D20.3 Reaction Quotient

Jia Zhou; John Moore; Etienne Garand

D20.3 Reaction Quotient

If we start a reaction with only reactants present, the reaction must initially be spontaneous in the forward direction, even if only very small concentrations of products are present when equilibrium is reached. Similarly, starting a reaction with only products present requires that the reaction proceed in the reverse direction.

However, which direction does a reaction go when both reactants and products are present but the reaction is not at equilibrium? The reaction quotient can help us answer this question. For a generic solution phase reaction:

mA(aq) + nB(aq) ⇌ xC(aq) + yD(aq)

the reaction quotient (Q) is defined as:

$Q = \dfrac{[\text{C}]_t^{\;x}[\text{D}]_t^{\;y}}{[\text{A}]_t^{\;m}[\text{B}]_t^{\;n}}$

As was true of K, the numeric value of each concentration expressed in mol/L is entered into the Q expression. Concentrations are represented by “[…]_t” where the subscript “t” emphasizes that Q for a reaction depends on the concentrations present at the time when Q is determined. This is usually not at equilibrium. For a gas-phase reaction, Q is expressed in terms of numeric values of partial pressures expressed in bar.

> TASK BRIEF
Summarize the reaction quotient passage in two sentences.

> SUPPLIED INFORMATION
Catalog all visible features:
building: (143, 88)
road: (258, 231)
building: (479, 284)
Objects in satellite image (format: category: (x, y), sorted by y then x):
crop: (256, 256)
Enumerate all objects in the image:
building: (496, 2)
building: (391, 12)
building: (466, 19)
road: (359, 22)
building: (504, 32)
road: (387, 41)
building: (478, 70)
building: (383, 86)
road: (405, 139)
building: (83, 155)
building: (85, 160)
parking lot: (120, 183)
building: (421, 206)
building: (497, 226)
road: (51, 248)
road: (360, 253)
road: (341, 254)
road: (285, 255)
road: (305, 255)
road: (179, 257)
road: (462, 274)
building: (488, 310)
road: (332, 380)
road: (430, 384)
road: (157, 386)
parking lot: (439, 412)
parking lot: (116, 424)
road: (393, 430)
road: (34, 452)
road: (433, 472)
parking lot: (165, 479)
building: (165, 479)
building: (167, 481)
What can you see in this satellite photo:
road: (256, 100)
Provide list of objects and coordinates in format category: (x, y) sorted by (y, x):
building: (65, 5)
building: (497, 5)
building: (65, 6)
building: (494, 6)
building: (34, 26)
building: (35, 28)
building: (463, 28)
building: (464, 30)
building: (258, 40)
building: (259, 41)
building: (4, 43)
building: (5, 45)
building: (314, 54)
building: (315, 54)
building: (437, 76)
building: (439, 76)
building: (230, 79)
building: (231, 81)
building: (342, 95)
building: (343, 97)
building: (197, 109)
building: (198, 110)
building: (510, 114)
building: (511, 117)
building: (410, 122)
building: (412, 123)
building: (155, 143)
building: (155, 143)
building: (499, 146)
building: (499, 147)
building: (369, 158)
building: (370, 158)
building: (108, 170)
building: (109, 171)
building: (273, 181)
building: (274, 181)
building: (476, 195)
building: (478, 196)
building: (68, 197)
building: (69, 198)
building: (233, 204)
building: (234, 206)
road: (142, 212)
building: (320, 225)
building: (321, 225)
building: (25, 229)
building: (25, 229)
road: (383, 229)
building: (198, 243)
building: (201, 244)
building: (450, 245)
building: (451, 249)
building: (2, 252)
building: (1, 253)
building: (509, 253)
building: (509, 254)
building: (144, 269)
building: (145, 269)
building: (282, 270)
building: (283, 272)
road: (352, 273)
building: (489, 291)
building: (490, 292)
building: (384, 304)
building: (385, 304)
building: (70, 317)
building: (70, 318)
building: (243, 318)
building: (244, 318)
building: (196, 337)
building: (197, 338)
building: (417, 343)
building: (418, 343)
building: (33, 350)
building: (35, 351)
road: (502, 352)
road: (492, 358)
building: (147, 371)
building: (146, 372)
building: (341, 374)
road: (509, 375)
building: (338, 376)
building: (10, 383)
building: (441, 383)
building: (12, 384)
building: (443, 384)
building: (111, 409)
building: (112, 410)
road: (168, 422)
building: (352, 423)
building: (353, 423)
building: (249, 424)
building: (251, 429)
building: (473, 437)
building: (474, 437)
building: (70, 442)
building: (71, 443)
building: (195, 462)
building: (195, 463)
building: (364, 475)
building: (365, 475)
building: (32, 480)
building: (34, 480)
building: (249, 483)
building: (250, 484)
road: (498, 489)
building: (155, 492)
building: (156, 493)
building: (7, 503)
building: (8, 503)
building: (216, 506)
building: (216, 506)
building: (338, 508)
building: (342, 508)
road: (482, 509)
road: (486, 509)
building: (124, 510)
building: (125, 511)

> FINAL RESULT
A reaction that begins with only reactants must proceed forward, and one that begins with only products must proceed in reverse, but when both are present and the reaction is not at equilibrium, the reaction quotient Q helps determine which direction it goes. As with K, Q uses the numeric values of concentrations in mol/L present at the time Q is determined, which is usually not at equilibrium, while for a gas-phase reaction it uses partial pressures in bar.